A decreased hop count indicates shorter transmission distances between nodes, leading to lower energy consumption in relaying messages within the network. Therefore, the reduced energy expenditure per hop contributes to an overall decrease in energy usage across the network. Additionally, extended network longevity is achieved through decreased energy consumption, thereby preserving energy resources.

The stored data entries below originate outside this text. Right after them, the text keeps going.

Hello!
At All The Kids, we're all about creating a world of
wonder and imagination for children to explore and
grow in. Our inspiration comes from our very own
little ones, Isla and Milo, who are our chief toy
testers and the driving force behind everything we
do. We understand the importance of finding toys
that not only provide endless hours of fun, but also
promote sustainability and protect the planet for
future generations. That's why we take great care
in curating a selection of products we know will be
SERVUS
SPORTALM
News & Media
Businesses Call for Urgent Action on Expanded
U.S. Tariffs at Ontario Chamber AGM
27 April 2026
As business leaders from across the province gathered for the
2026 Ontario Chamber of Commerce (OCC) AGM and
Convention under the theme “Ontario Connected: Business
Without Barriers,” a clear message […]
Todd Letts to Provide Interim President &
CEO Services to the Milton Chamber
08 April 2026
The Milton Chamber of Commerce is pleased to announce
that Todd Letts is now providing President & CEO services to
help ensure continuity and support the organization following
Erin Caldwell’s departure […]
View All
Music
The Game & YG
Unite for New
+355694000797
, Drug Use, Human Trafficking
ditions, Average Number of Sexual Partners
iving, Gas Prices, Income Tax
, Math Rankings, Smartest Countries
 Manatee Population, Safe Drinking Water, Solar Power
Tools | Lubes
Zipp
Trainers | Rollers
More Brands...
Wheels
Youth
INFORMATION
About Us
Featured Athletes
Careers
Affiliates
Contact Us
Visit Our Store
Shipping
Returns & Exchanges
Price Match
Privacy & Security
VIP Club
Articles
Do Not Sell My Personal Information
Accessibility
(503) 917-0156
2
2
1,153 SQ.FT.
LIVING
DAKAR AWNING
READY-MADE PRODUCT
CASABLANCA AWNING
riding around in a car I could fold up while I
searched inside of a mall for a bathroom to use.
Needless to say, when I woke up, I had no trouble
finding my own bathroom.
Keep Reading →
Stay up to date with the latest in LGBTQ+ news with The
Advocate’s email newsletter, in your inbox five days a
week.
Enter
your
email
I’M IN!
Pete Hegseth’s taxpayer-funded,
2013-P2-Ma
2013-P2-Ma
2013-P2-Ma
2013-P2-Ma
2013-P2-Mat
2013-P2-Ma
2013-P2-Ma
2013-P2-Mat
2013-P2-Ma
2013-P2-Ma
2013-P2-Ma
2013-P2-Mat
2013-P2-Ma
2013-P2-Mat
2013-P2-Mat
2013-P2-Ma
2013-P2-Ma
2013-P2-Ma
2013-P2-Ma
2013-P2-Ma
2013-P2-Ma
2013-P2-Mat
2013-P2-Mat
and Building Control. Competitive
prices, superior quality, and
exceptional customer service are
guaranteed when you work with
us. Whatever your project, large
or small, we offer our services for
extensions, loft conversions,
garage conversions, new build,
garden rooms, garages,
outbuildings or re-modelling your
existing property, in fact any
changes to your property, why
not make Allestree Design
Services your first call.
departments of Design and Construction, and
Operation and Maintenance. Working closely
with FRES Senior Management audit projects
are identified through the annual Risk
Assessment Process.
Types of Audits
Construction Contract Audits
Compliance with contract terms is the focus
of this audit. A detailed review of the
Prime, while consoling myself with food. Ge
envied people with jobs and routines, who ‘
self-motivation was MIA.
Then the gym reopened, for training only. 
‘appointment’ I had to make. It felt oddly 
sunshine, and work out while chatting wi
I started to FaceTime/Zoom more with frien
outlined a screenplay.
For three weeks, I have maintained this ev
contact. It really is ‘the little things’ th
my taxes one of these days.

Figure 7 shows the number of packets that transmit from source to destination (throughput) based on Bit/Sec, and the performance of the ACRP method reached the highest amount when compared to other protocols. It is evident that the ACRP method exhibits superior performance when compared to the CBVRP [
21], QoS-OLSR [
17], AMRBC [
20], and CRLLR [
19] approaches. Among the examined methods, ACRP demonstrates superior performance with a 27%, 50%, 54%, and 54% advantage over CBVRP, QoS-OLSR, AMRBC, and CRLLR, respectively, in the scenario with the lowest node numbers (50). Additionally, in the highest density scenario (250), ACRP outperforms other methods by 9%, 46%, 60%, and 16%, respectively. Two factors contribute to this: firstly, as indicated by Equation (
7), the proper selection of the cluster head establishes a robust link between the member node and its respective cluster head. Secondly, transmitting data via shared members across clusters has led to an augmentation of this parameter.
Speeding up the node causes a change in reachability. As the success of route discovery is influenced by the change in network topology, reachability is correlated with node speed. With increasing the speed of vehicles, reachability is decreased. This means network topology changes accelerate as node speed increases, which reduces reachability. The ACRP method remains stable during simulation over 80% with different densities. Due to connection and routing by cluster head, each cluster can be viewed as a node that moves throughout the network. The network topology is less affected by node mobility. As a result, this reduces the number of routing table updates since the network topology changes only when a cluster is changed. As shown in
Figure 8, we can see that ACRP achieved more than 80% access from the lowest speed to the highest speed. For example, it reached 87% with the highest speed.
The efficacy of the ACRP was evaluated across a range of network sizes (500, 600, 700, 800, 900, and 1000) in terms of packet delivery ratio.
Figure 9 demonstrates that the ACRP consistently exhibits the highest packet delivery ratios across varying network sizes. For example, in the lowest and highest network sizes, the ACRP achieves a remarkable delivery ratio exceeding 89%.